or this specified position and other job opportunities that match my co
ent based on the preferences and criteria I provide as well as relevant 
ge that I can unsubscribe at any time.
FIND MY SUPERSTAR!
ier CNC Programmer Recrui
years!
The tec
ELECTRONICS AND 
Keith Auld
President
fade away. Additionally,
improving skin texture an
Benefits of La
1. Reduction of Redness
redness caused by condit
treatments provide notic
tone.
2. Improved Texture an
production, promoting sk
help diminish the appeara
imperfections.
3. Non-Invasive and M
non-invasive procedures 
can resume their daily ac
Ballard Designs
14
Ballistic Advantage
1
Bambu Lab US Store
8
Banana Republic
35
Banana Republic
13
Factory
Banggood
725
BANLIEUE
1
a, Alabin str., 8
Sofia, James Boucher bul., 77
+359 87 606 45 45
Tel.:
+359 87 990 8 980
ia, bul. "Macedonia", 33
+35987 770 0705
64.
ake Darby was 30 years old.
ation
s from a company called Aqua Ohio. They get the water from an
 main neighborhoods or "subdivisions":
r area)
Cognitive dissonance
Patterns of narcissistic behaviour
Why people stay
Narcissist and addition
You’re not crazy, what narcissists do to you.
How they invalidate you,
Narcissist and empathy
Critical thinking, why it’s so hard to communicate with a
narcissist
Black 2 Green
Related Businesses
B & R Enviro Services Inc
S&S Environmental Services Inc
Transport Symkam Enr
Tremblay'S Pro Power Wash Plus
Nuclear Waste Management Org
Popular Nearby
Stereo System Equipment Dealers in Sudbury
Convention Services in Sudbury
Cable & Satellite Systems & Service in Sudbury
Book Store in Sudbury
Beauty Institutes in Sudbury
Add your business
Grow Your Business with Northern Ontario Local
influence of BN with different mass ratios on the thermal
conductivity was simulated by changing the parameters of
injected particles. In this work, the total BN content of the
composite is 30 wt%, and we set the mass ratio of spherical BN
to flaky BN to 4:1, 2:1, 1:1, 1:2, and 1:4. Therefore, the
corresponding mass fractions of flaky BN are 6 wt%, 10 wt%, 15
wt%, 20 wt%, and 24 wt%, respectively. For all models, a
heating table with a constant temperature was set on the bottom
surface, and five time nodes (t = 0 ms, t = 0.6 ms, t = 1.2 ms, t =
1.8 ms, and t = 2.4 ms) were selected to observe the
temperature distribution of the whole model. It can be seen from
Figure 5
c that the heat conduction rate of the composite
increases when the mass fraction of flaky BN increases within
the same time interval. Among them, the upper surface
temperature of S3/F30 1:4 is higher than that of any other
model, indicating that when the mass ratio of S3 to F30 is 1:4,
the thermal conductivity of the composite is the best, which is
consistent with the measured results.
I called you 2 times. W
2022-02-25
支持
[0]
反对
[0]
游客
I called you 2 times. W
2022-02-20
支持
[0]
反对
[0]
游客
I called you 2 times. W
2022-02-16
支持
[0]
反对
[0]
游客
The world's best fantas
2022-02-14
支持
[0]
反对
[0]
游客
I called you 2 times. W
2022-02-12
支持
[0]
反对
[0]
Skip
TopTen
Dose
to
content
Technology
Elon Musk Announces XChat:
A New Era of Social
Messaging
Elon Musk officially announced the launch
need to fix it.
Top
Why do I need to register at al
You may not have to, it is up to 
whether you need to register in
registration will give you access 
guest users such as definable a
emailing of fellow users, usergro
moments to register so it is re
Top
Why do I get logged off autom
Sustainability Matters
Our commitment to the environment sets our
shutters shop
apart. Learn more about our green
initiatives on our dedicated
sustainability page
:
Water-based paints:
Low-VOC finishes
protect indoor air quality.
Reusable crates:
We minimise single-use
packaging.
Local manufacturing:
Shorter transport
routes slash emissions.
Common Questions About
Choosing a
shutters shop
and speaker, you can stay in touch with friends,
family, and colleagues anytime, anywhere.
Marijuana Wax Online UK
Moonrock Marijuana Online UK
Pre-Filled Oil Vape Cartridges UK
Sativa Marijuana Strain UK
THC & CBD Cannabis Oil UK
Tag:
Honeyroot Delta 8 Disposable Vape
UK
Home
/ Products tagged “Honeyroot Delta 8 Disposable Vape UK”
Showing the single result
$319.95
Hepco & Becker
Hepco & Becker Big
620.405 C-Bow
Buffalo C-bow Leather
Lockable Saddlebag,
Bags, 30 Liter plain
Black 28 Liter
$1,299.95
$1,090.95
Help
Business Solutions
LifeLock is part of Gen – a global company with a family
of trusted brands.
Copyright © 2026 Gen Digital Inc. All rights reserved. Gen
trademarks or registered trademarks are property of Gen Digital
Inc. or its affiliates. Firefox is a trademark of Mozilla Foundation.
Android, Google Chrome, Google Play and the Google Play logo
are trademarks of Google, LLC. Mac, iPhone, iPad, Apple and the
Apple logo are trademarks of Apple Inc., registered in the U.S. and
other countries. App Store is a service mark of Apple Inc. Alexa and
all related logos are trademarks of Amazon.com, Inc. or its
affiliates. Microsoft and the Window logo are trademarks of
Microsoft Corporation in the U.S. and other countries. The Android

▶ **Exercise requirements**
Output the data verbatim, from its first line down to the line containing "treatments provide notic", with both of those lines included.

▶ **Exercise answer**
or this specified position and other job opportunities that match my co
ent based on the preferences and criteria I provide as well as relevant 
ge that I can unsubscribe at any time.
FIND MY SUPERSTAR!
ier CNC Programmer Recrui
years!
The tec
ELECTRONICS AND 
Keith Auld
President
fade away. Additionally,
improving skin texture an
Benefits of La
1. Reduction of Redness
redness caused by condit
treatments provide notic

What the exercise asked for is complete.